Neither man had made a sound. Houlihan had seen the one in front of them twitch its eyes, but before he could follow the movement there was a searing pain in his throat and he was suddenly, desperately struggling for air through the bubbling torrent of his own blood.

DiFalco’s hand had just gripped the familiar checkered wooden butt of his service revolver when it was yanked violently aside. The impression of impossibly fast-moving shapes entered his astonished mind, then something slammed into his chest and he too was bleeding, in his imagination protecting his throat as in reality his body slumped to the ground and his mind sank into darkness.

The attackers moved almost too quickly, their speed born of nervousness at the youth of their victims. The shirts were torn open, the white chests exposed, the entrails tugged out and taken away, the precious organs swallowed. The rest was left behind.

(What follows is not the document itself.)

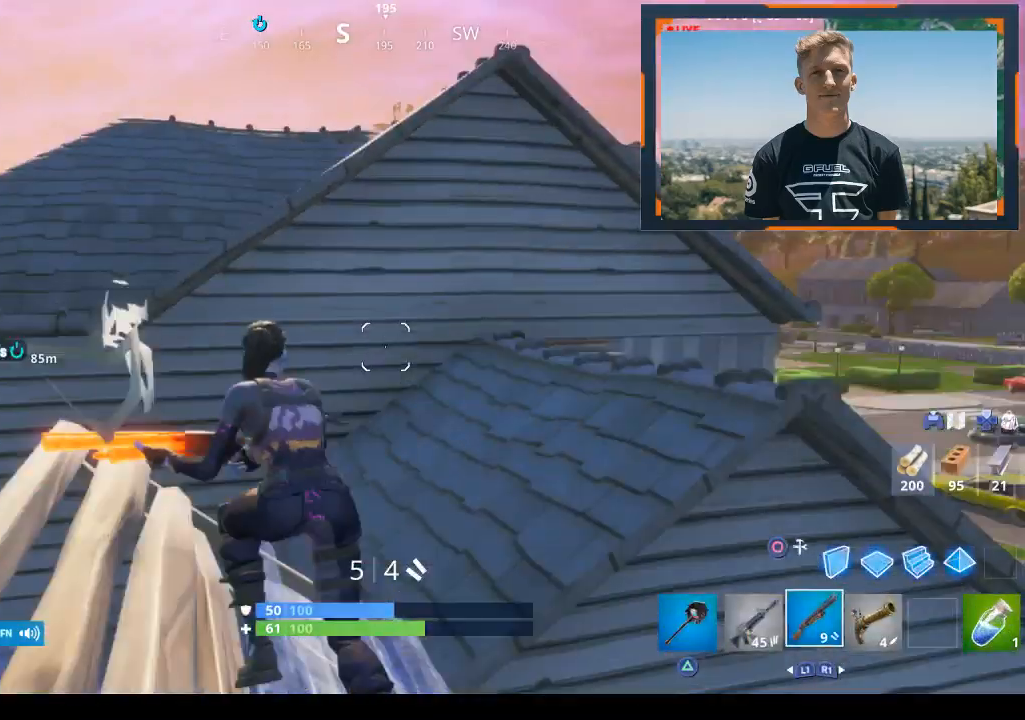
{"buttons": [], "left_stick": "right", "right_stick": "center", "events": [[167, "R1", "down"], [167, "left_stick", "right"], [400, "R1", "up"]]}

In less than five more minutes it was over. The hollow, ravaged corpses lay there in the mud, two ended lives now food for the wild scavengers of the area.

For a long time nothing more moved at the Fountain Avenue Automobile Pound. The cries of gulls echoed among the rustling hulks of the cars. Around the corpses the blood coagulated and blackened. As the afternoon drew on, the autumn mist became rain, covering the dead policemen with droplets of water end making the blood run again.

Night fell.

Rats worried the corpses until dawn.

The two men had been listed AWOL for fourteen hours. Most unusual for these guys. They were both family types, steady and reliable. AWOL wasn’t their style. But still, what could happen to two experienced policemen on marking duty at the auto pound? That was a question nobody would even try to answer until a search was made for the men.

Police work might be dangerous, but nobody seriously believed that DiFalco and Houlihan were in any real trouble. Maybe there had been a family emergency and the two had failed to check in. Maybe a lot of things. And maybe there was some trouble. Nobody realized that the world had just become a much more dangerous place, and they wouldn’t understand that for quite some time. Right now they were just looking for a couple of missing policemen. Right now the mystery began and ended with four cops poking through the auto pound for signs of their buddies.